Text passage START

Between University and this experience I formulated my life philosophy.

Don’t build what the world needs right now, build what the world is going to need when you’re done building it.

So, as one example, when we started XBox Live, we put an Ethernet port in the back, even though nobody had broadband. What we did know is that broadband had 1 - 3% penetration at the time, most people had modems. The lines were still too expensive, and forget fibre, that was a decade away. But, you could see where the trend was going and you could see that broadband was going to take over. We built for that and it was really controversial at the time. I got to be a part of designing that – which meant interviewing gamers.

We flew out to New York to do 3 focus groups, back to back:

  • The first one was people who just played PC games; 
  • The second was people who just play console games; 
  • And the third group was 50/50.

And we’d ask the same bunch of questions:

1. Who do you play with?

2. How do you get the game going?

Text passage END

What the task asks: Continue the passage about designing Xbox Live and interviewing gamers, picking up after its final sentence.

Records START

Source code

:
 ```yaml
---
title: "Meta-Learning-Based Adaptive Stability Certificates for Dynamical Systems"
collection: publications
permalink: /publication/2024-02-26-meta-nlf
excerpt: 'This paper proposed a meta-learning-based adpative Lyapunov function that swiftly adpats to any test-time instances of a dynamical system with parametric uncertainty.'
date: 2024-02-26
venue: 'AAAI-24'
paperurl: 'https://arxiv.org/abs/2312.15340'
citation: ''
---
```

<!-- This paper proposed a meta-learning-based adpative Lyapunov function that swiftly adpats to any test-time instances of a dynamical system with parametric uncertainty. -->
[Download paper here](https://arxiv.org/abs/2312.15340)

Records END

Result for this exercise:
3. Stuff like that.

It was so enlightening – because the PC gamers said “I go into my room, close the door, put on my headphones, turn the lights off, go online and find someone that I’ve never met before and I try to kill them.”

Console gamers said, “Well, I buy a 6 pack of beer, I invite my friends over, we sit on the couch and we drink beer and play a game together.”

And the third group – they just fought. They didn’t get along at all.

The lesson there was, gaming was on a console. 

So, we wanted to attract the console gamers, but make it online to also attract the PC players. We needed games to attract the PC people – but position it in a way that was about ‘finding your friends’ through the social interaction by console gamers.

We had universal names, reputation tracking and tournaments, we had to worry about connectivity across the planet. We had to solve for voice anonymity and community management (including policing bad behaviour). There was no guidebook to follow."

What led you to found Kry10?  

"Kry10 was born because Jason and I were focused on building what the world is going to need.

After my time at XBox, I took some time off. Enough time to focus on the bigger picture around security of devices at a global scale. One of my last jobs at XBox was looking at the security of phone calls between individual consoles. 

In console land, the consequence of a failure was that a company could go out of business. At an industrial level, the consequence of a failure is that people might die.

Now, going way back to the beginning – what were the three things I wanted to make a difference on?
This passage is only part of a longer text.